-- SUPPLIED MATERIAL follows --
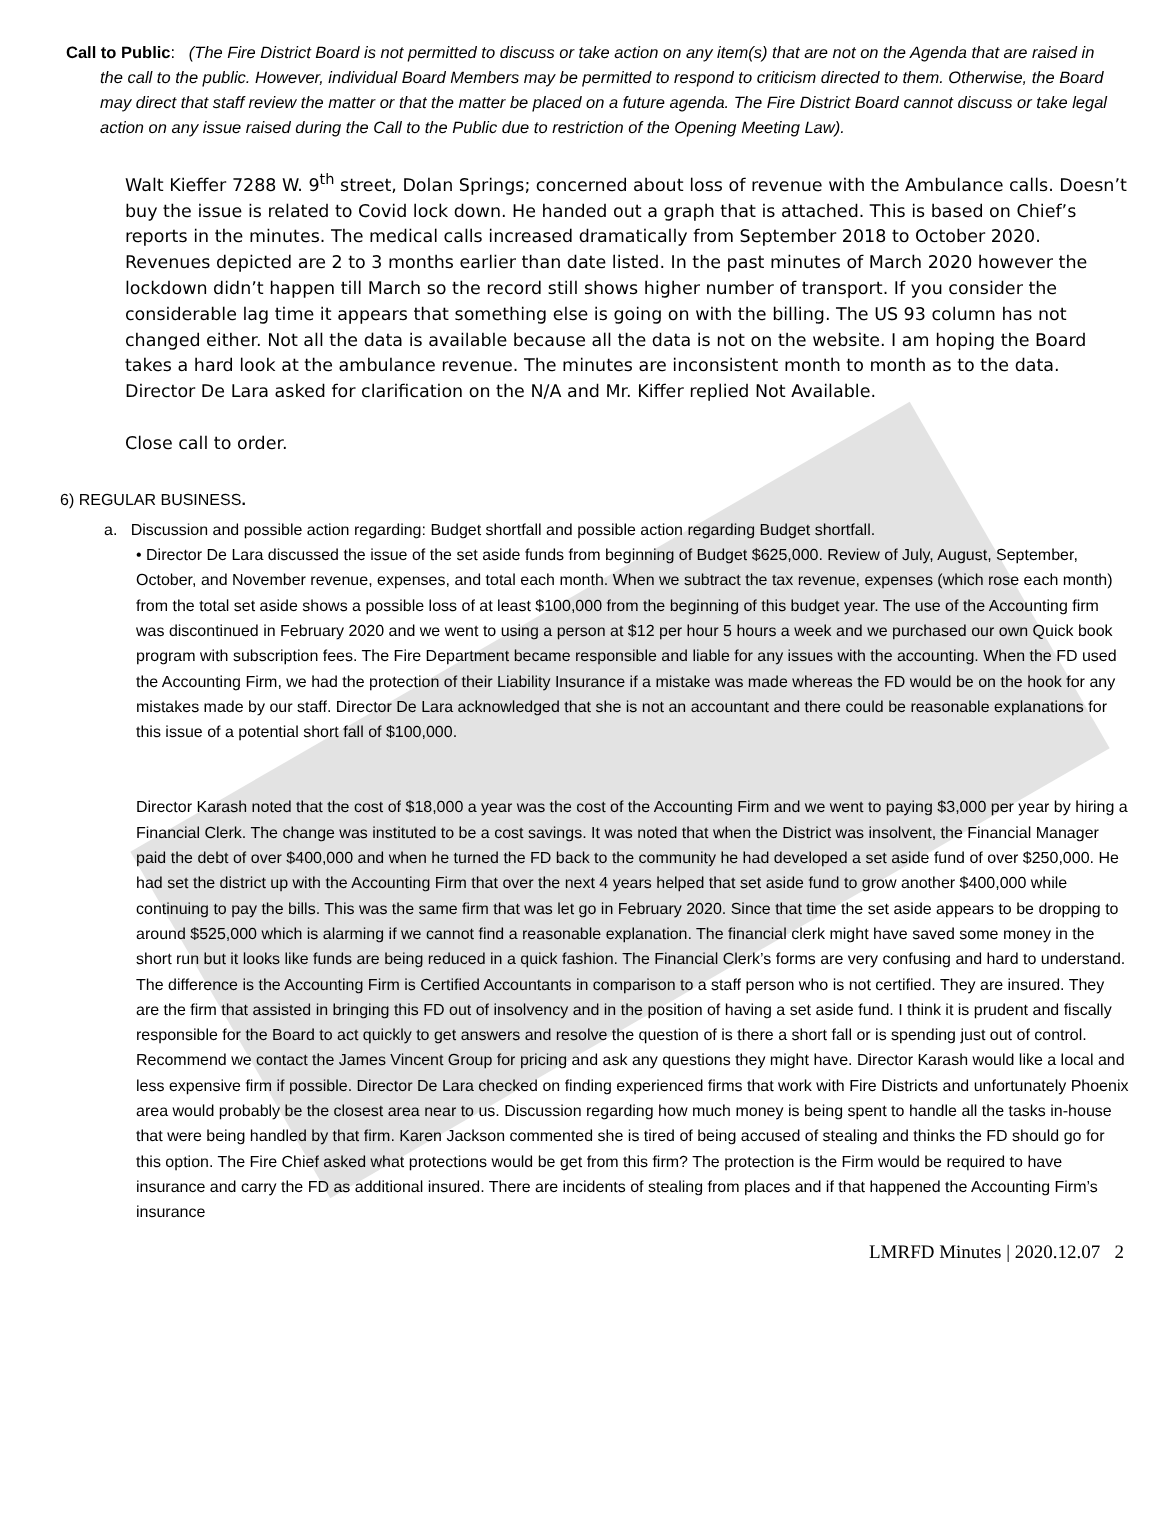Call to Public: (The Fire District Board is not permitted to discuss or take action on any item(s) that are not on the Agenda that are raised in the call to the public. However, individual Board Members may be permitted to respond to criticism directed to them. Otherwise, the Board may direct that staff review the matter or that the matter be placed on a future agenda. The Fire District Board cannot discuss or take legal action on any issue raised during the Call to the Public due to restriction of the Opening Meeting Law).
Walt Kieffer 7288 W. 9<sup>th</sup> street, Dolan Springs; concerned about loss of revenue with the Ambulance calls. Doesn’t buy the issue is related to Covid lock down. He handed out a graph that is attached. This is based on Chief’s reports in the minutes. The medical calls increased dramatically from September 2018 to October 2020. Revenues depicted are 2 to 3 months earlier than date listed. In the past minutes of March 2020 however the lockdown didn’t happen till March so the record still shows higher number of transport. If you consider the considerable lag time it appears that something else is going on with the billing. The US 93 column has not changed either. Not all the data is available because all the data is not on the website. I am hoping the Board takes a hard look at the ambulance revenue. The minutes are inconsistent month to month as to the data. Director De Lara asked for clarification on the N/A and Mr. Kiffer replied Not Available.
Close call to order.
6) REGULAR BUSINESS.
a. Discussion and possible action regarding: Budget shortfall and possible action regarding Budget shortfall.
• Director De Lara discussed the issue of the set aside funds from beginning of Budget $625,000. Review of July, August, September, October, and November revenue, expenses, and total each month. When we subtract the tax revenue, expenses (which rose each month) from the total set aside shows a possible loss of at least $100,000 from the beginning of this budget year. The use of the Accounting firm was discontinued in February 2020 and we went to using a person at $12 per hour 5 hours a week and we purchased our own Quick book program with subscription fees. The Fire Department became responsible and liable for any issues with the accounting. When the FD used the Accounting Firm, we had the protection of their Liability Insurance if a mistake was made whereas the FD would be on the hook for any mistakes made by our staff. Director De Lara acknowledged that she is not an accountant and there could be reasonable explanations for this issue of a potential short fall of $100,000.
Director Karash noted that the cost of $18,000 a year was the cost of the Accounting Firm and we went to paying $3,000 per year by hiring a Financial Clerk. The change was instituted to be a cost savings. It was noted that when the District was insolvent, the Financial Manager paid the debt of over $400,000 and when he turned the FD back to the community he had developed a set aside fund of over $250,000. He had set the district up with the Accounting Firm that over the next 4 years helped that set aside fund to grow another $400,000 while continuing to pay the bills. This was the same firm that was let go in February 2020. Since that time the set aside appears to be dropping to around $525,000 which is alarming if we cannot find a reasonable explanation. The financial clerk might have saved some money in the short run but it looks like funds are being reduced in a quick fashion. The Financial Clerk’s forms are very confusing and hard to understand. The difference is the Accounting Firm is Certified Accountants in comparison to a staff person who is not certified. They are insured. They are the firm that assisted in bringing this FD out of insolvency and in the position of having a set aside fund. I think it is prudent and fiscally responsible for the Board to act quickly to get answers and resolve the question of is there a short fall or is spending just out of control. Recommend we contact the James Vincent Group for pricing and ask any questions they might have. Director Karash would like a local and less expensive firm if possible. Director De Lara checked on finding experienced firms that work with Fire Districts and unfortunately Phoenix area would probably be the closest area near to us. Discussion regarding how much money is being spent to handle all the tasks in-house that were being handled by that firm. Karen Jackson commented she is tired of being accused of stealing and thinks the FD should go for this option. The Fire Chief asked what protections would be get from this firm? The protection is the Firm would be required to have insurance and carry the FD as additional insured. There are incidents of stealing from places and if that happened the Accounting Firm’s insurance
LMRFD Minutes | 2020.12.07 2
-- SUPPLIED MATERIAL concluded --
What you give back must be the data above, reproduced exactly and free of pictures.

Call to Public: (The Fire District Board is not permitted to discuss or take action on any item(s) that are not on the Agenda that are raised in the call to the public. However, individual Board Members may be permitted to respond to criticism directed to them. Otherwise, the Board may direct that staff review the matter or that the matter be placed on a future agenda. The Fire District Board cannot discuss or take legal action on any issue raised during the Call to the Public due to restriction of the Opening Meeting Law).
Walt Kieffer 7288 W. 9<sup>th</sup> street, Dolan Springs; concerned about loss of revenue with the Ambulance calls. Doesn’t buy the issue is related to Covid lock down. He handed out a graph that is attached. This is based on Chief’s reports in the minutes. The medical calls increased dramatically from September 2018 to October 2020. Revenues depicted are 2 to 3 months earlier than date listed. In the past minutes of March 2020 however the lockdown didn’t happen till March so the record still shows higher number of transport. If you consider the considerable lag time it appears that something else is going on with the billing. The US 93 column has not changed either. Not all the data is available because all the data is not on the website. I am hoping the Board takes a hard look at the ambulance revenue. The minutes are inconsistent month to month as to the data. Director De Lara asked for clarification on the N/A and Mr. Kiffer replied Not Available.
Close call to order.
6) REGULAR BUSINESS.
a. Discussion and possible action regarding: Budget shortfall and possible action regarding Budget shortfall.
• Director De Lara discussed the issue of the set aside funds from beginning of Budget $625,000. Review of July, August, September, October, and November revenue, expenses, and total each month. When we subtract the tax revenue, expenses (which rose each month) from the total set aside shows a possible loss of at least $100,000 from the beginning of this budget year. The use of the Accounting firm was discontinued in February 2020 and we went to using a person at $12 per hour 5 hours a week and we purchased our own Quick book program with subscription fees. The Fire Department became responsible and liable for any issues with the accounting. When the FD used the Accounting Firm, we had the protection of their Liability Insurance if a mistake was made whereas the FD would be on the hook for any mistakes made by our staff. Director De Lara acknowledged that she is not an accountant and there could be reasonable explanations for this issue of a potential short fall of $100,000.
Director Karash noted that the cost of $18,000 a year was the cost of the Accounting Firm and we went to paying $3,000 per year by hiring a Financial Clerk. The change was instituted to be a cost savings. It was noted that when the District was insolvent, the Financial Manager paid the debt of over $400,000 and when he turned the FD back to the community he had developed a set aside fund of over $250,000. He had set the district up with the Accounting Firm that over the next 4 years helped that set aside fund to grow another $400,000 while continuing to pay the bills. This was the same firm that was let go in February 2020. Since that time the set aside appears to be dropping to around $525,000 which is alarming if we cannot find a reasonable explanation. The financial clerk might have saved some money in the short run but it looks like funds are being reduced in a quick fashion. The Financial Clerk’s forms are very confusing and hard to understand. The difference is the Accounting Firm is Certified Accountants in comparison to a staff person who is not certified. They are insured. They are the firm that assisted in bringing this FD out of insolvency and in the position of having a set aside fund. I think it is prudent and fiscally responsible for the Board to act quickly to get answers and resolve the question of is there a short fall or is spending just out of control. Recommend we contact the James Vincent Group for pricing and ask any questions they might have. Director Karash would like a local and less expensive firm if possible. Director De Lara checked on finding experienced firms that work with Fire Districts and unfortunately Phoenix area would probably be the closest area near to us. Discussion regarding how much money is being spent to handle all the tasks in-house that were being handled by that firm. Karen Jackson commented she is tired of being accused of stealing and thinks the FD should go for this option. The Fire Chief asked what protections would be get from this firm? The protection is the Firm would be required to have insurance and carry the FD as additional insured. There are incidents of stealing from places and if that happened the Accounting Firm’s insurance
LMRFD Minutes | 2020.12.07 2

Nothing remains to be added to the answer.